Economy of Degradation

291 1 0
                                    

Economic inequality, diminishing global resources, environmental degradation, biodiversity loss the list of global societal issues is extensive and while there are both corporations and individuals that are complicit in exasperating these symptoms, it should be understood that neither are the root cause.

While we can identify examples of these symptoms it is less well understood that it is our economy that is causing and reinforcing them.

The first thing we should look at is the word “economy”- thrifty management; frugality in the expenditure or consumption of money, materials, etc. to avoid waste.  Coming from the Greek word oikonomos  “management of a household” from oikos “house” + nomos “managing” hence “managing of the household”.

Understanding the origin of the word economy and its definition we can see that the “economy” of today is in fact anything but and could be more accurately considered an anti-economy.  Seeing as the reality of our current economical system is one of consumption for the sake of consumption to sustain continual growth, which is demonstrated when global economic “recovery” is seen as a return to growth.

“These are important steps toward the ultimate goal—lasting stability and growth, shared stability and growth. Achieving that goal will require coordinated action to break the main chains of this crisis: weak sovereigns, weak banks, and weak growth.”

Christine Lagarde, Managing Director of the International Monetary Fund

Partnership & Recovery—The Shared Path to Global Stability & Growth

The life blood of our economic model is money and the chief measure of success from the confines of this system is monetary profits, regardless of how those profits are generated or at what environmental/ human cost. If there is profit to be had the environmental or human impacts are marginalised if they are considered at all.

Monsanto ranked 234 on the fortune 500 list for 2011, generated a profit of over $1.1 billion in 2010 and disregards all warning signs and hard evidence that the use of Roundup herbicide is damaging soil, is contaminating groundwater with a carcinogenic chemical it contains called glyphosate and even in low doses is killing human kidney cells.
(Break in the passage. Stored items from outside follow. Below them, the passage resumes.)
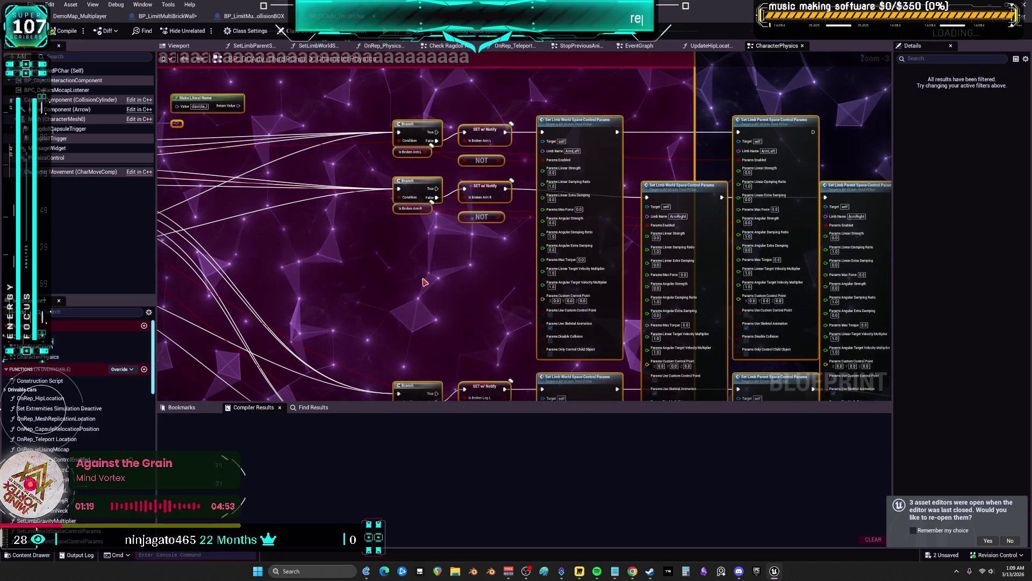
mouse_move(423, 281)
left_mouse_down()
mouse_move(392, 357)
mouse_move(653, 330)
mouse_move(303, 282)
left_mouse_up()
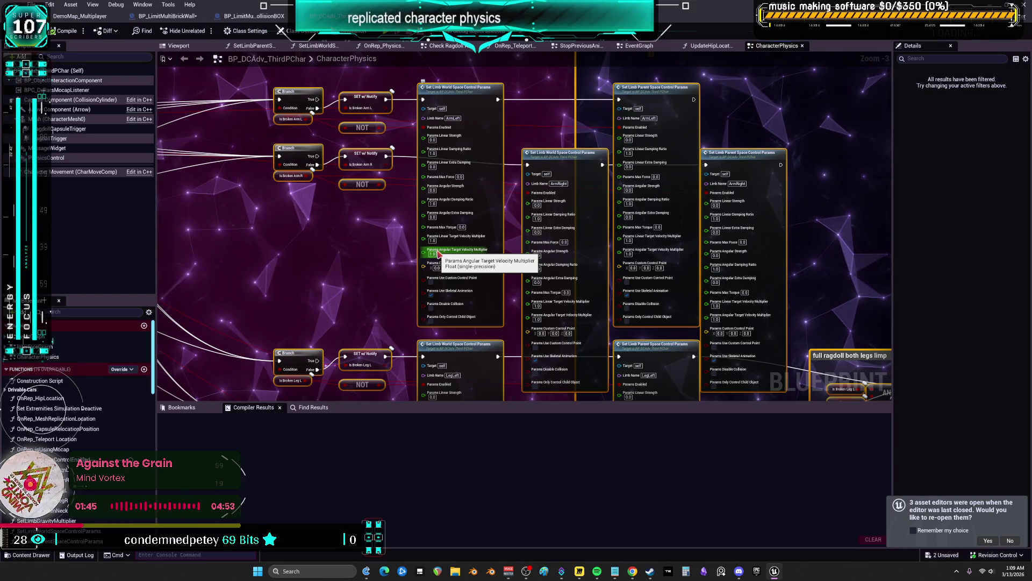
Select a block of graph nodes, then switch to Twitch's Software and Game Development category in Chrome.
scroll(626, 234, "down", 3)
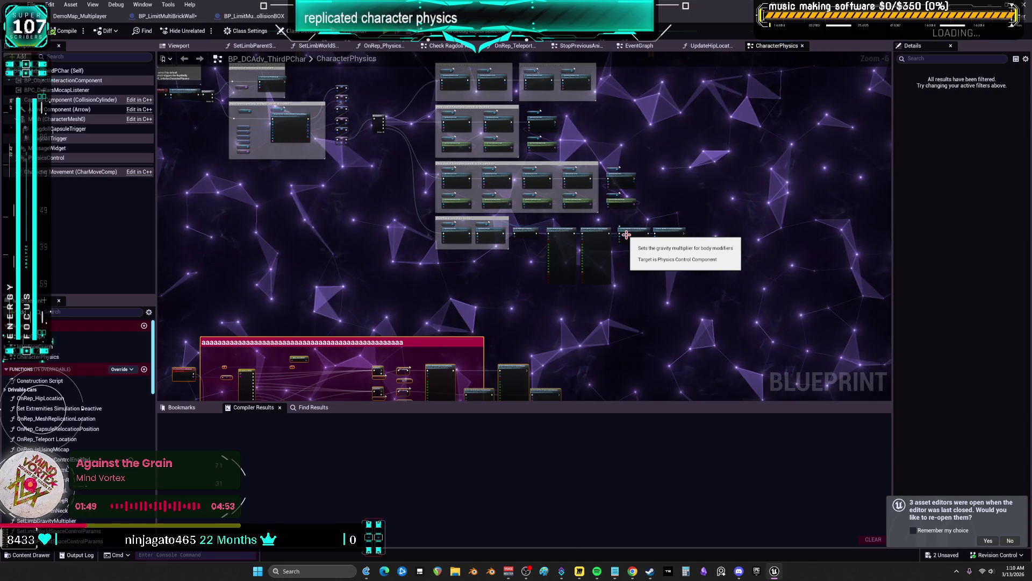
mouse_move(735, 309)
left_mouse_down()
mouse_move(376, 188)
mouse_move(201, 104)
mouse_move(169, 115)
left_mouse_up()
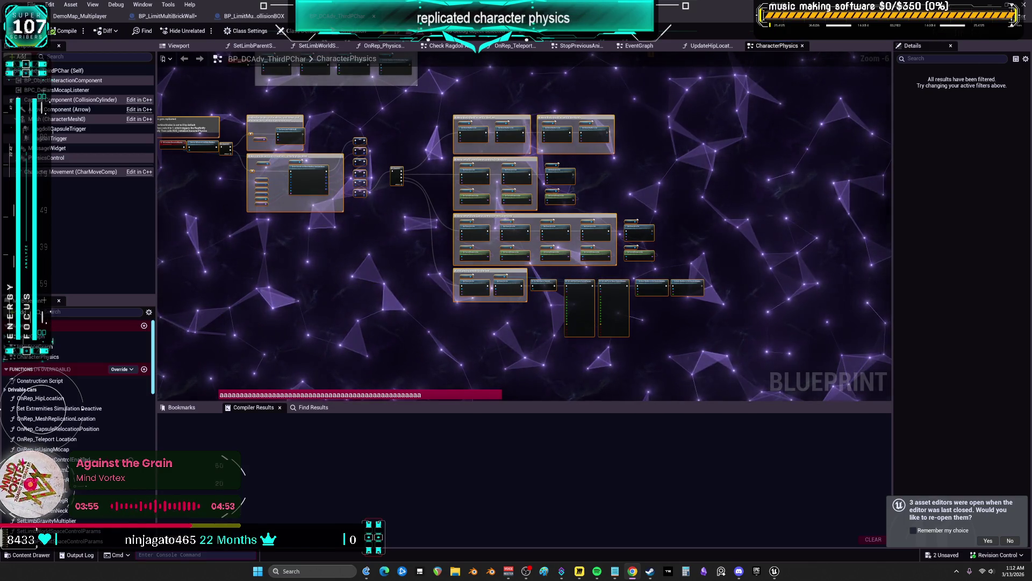
key("alt+Tab")
left_click(171, 551)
Dow chemical pocketed over $2.3 billion in profits in 2010 and refuses to add to the $470 million compensation paid out in 1989 for the 1984 Bhopal disaster, one of the world’s worst-ever industrial catastrophes. In 2001 Union Carbide liable for the disaster was purchased by Dow Chemical, who has done little to improve the situation in the disaster-stricken zone. According to estimates, 500,000 people are still suffering from illnesses developed after the tragedy, including cancer, blindness and various birth defects. Union Carbide Corporation is a wholly-owned subsidiary of The Dow Chemical Company and with a criminal case against Union Carbide far from resolved Dow Chemical is of the opinion that it has no responsibility to clean up the Union Carbide facility. Dow “never owned or operated the Bhopal plant site and Dow did not inherit any liabilities of Union Carbide Corp.”. It appears you can purchase a mess and then walk clean away from it, leaving it as someone else’s problem to clean up.

We are losing global forests at a rate of 36 football fields per minute; cattle ranching have been the primary driver of deforestation in the Amazon Basin since the 1960’s, in Latin America 65% of deforestation has been due to ranching/pasture. Between 1990 and 2000 80% of deforestation in South America was a result of clearing land for large scale agriculture and pasture and for the same period was responsible for 17% of deforestation in Central America.

Cattle ranchers and agribusiness form a powerful lobby in Brazil, especially at the state level. Many of the country’s most influential politicians are linked to the industry, resulting in the congress voting to relax laws which are protecting the Amazon from deforestation.

Private prison companies are generating massive profits; the United States has the highest incarceration rate in the world with well over 3% of the population, more than seven million people, under a form of supervision. This however is not just a profitable business model in the U.S.A. with companies like the GEO Group providing prison services in the U.S., Australia, South Africa and Britain. For the 2011 year the GEO Group had total revenue in excess of $1.6 billion, with imprisonment being such a lucrative business it is unlikely that the social determinants of criminal behaviour will ever be seriously addressed by any government.

While it is easy to find examples of this type of aberrant behaviour of corporations and politicians the solutions are rather more difficult for many to comprehend. It is not simply a matter of dismantling the offending corporation or removing corrupt politicians, for when the economic system rewards this conduct a new company or politician will spring up overnight to fill the void left and continue with this same disposition.

If it is profitable to cut down acres and acres of trees then in and economical system that promotes profitability what exactly do we expect will happen? Nowhere in our current economic model is there an allowance for the health and well being of our environment, while it is our environment that allows us to live on this planet the economic drive for profit is not concerned with the consequences of degrading that environment.

Unfortunately it may take us reaching a social precipice in order to generate the kind of global community concern and understanding that is needed to investigate the foundational elements of our current economy, which will facilitate the structural changes needed to secure a sustainable future for our species.